DILEMAS DE GASTOS
Próximo presidente enfrentará desafios fiscais complexos, alerta IFI
Diretor da Instituição Fiscal Independente aponta que o arcabouço fiscal perderá força a partir de 2028, com aumento da pressão de despesas obrigatórias e projeção de dívida bruta elevada.
O próximo presidente da República terá a tarefa de navegar por um cenário fiscal desafiador, marcado por "discussões duras" sobre as contas públicas. Alexandre Andrade, diretor da IFI (Instituição Fiscal Independente), alertou nesta sexta-feira, 25 de junho de 2026, que a trajetória ascendente dos gastos obrigatórios deve impactar significativamente o Orçamento, diminuindo a efetividade do arcabouço fiscal a partir de 2028.
As projeções indicam que a sustentabilidade das contas públicas exigirá decisões complexas que afetam diretamente aposentadorias, salários de servidores e benefícios sociais. Essa avaliação é fundamentada no RAF 113 (Relatório de Acompanhamento Fiscal), divulgado pela IFI, órgão vinculado ao Senado. O documento prevê que a dívida bruta do governo geral, atualmente em 80,1% do Produto Interno Bruto (PIB), poderá alcançar 115% em 2036, um patamar considerado extremamente elevado para uma economia emergente.

Segundo Andrade, as regras atuais do arcabouço fiscal, que impõem limites ao crescimento das despesas da União, tendem a se enfraquecer no próximo mandato. A IFI estima que, sem alterações, o país enfrentará déficits primários recorrentes até 2036. O cenário atual aponta para um crescimento de despesas que não é acompanhado pelo aumento das receitas, um desequilíbrio que exige atenção imediata.

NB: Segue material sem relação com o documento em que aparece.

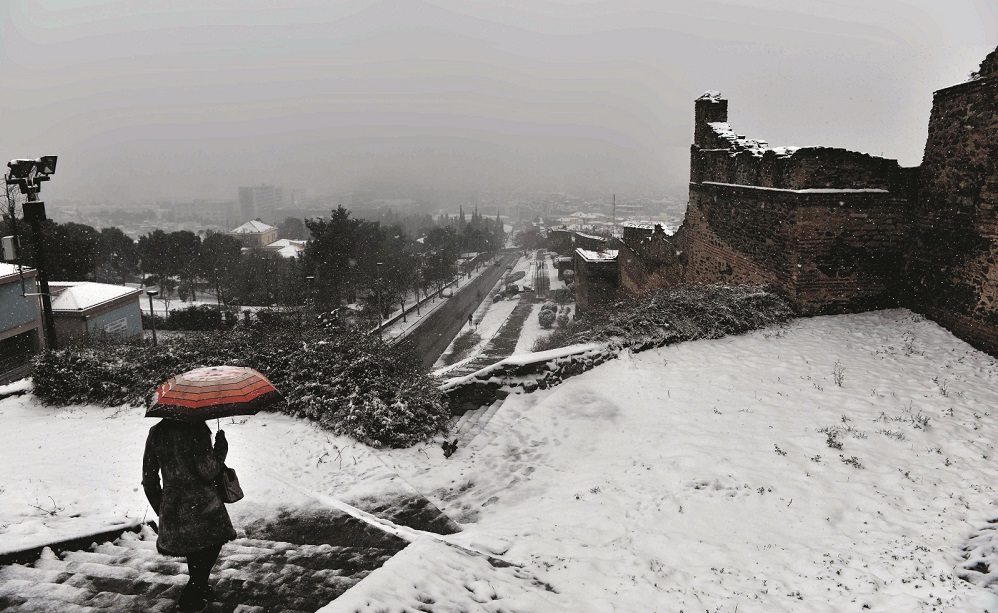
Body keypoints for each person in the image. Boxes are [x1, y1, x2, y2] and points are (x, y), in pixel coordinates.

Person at [143, 420, 236, 612]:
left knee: (194, 547)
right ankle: (194, 589)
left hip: (174, 504)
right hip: (203, 504)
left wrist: (162, 508)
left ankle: (199, 586)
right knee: (209, 545)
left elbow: (149, 477)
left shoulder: (157, 432)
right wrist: (221, 448)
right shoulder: (196, 428)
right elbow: (208, 470)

Para reverter essa tendência e estabilizar a dívida pública, o Brasil precisaria gerar um superávit primário de 2,1% do PIB anualmente. Esse objetivo, considerado ambicioso, só seria alcançável a partir de 2029, mesmo em cenários otimistas. O aumento das despesas obrigatórias é um dos principais fatores de preocupação. Cerca de metade dos gastos da União está atrelada ao salário mínimo, incluindo benefícios previdenciários, o BPC (Benefício de Prestação Continuada) e o seguro-desemprego. A valorização real do salário mínimo, a necessidade de cumprir pisos constitucionais para saúde e educação, e o envelhecimento da população intensificam a pressão sobre o Orçamento.
As despesas primárias projetadas devem subir de 19,2% do PIB em 2026 para 19,9% em 2032, enquanto a receita primária líquida deve recuar de 18,9% do PIB em 2026 para 18,3% no médio prazo. Essa dinâmica reforça a previsão de déficits fiscais, conforme alertado por Andrade.
A alta recente do petróleo, embora tenha melhorado as projeções de arrecadação para 2026 com royalties, participações especiais e dividendos da Petrobras, resultando em uma folga estimada de R$ 18,2 bilhões acima da meta fiscal, representa um benefício temporário. O diretor da IFI ressalta que preços elevados do petróleo também pressionam a inflação, especialmente nos combustíveis e fretes. Uma inflação persistente afeta o poder de compra das famílias e pode levar o Banco Central a manter juros elevados por mais tempo, impactando negativamente a atividade econômica.
A IFI estima um crescimento do PIB de 2% em 2026 e 1,8% em 2027. A inflação deve fechar 2026 em 5%, acima da meta, com a taxa Selic prevista para 14% ao ano e recuando para 12% em 2027. Há também incertezas quanto à compensação da isenção do Imposto de Renda para rendimentos de até R$ 5.000 mensais, uma renúncia fiscal de R$ 25 bilhões a R$ 30 bilhões anuais. A estrutura tributária de contribuintes de maior renda, muitas vezes constituídos como pessoas jurídicas, pode diluir o impacto dessa medida.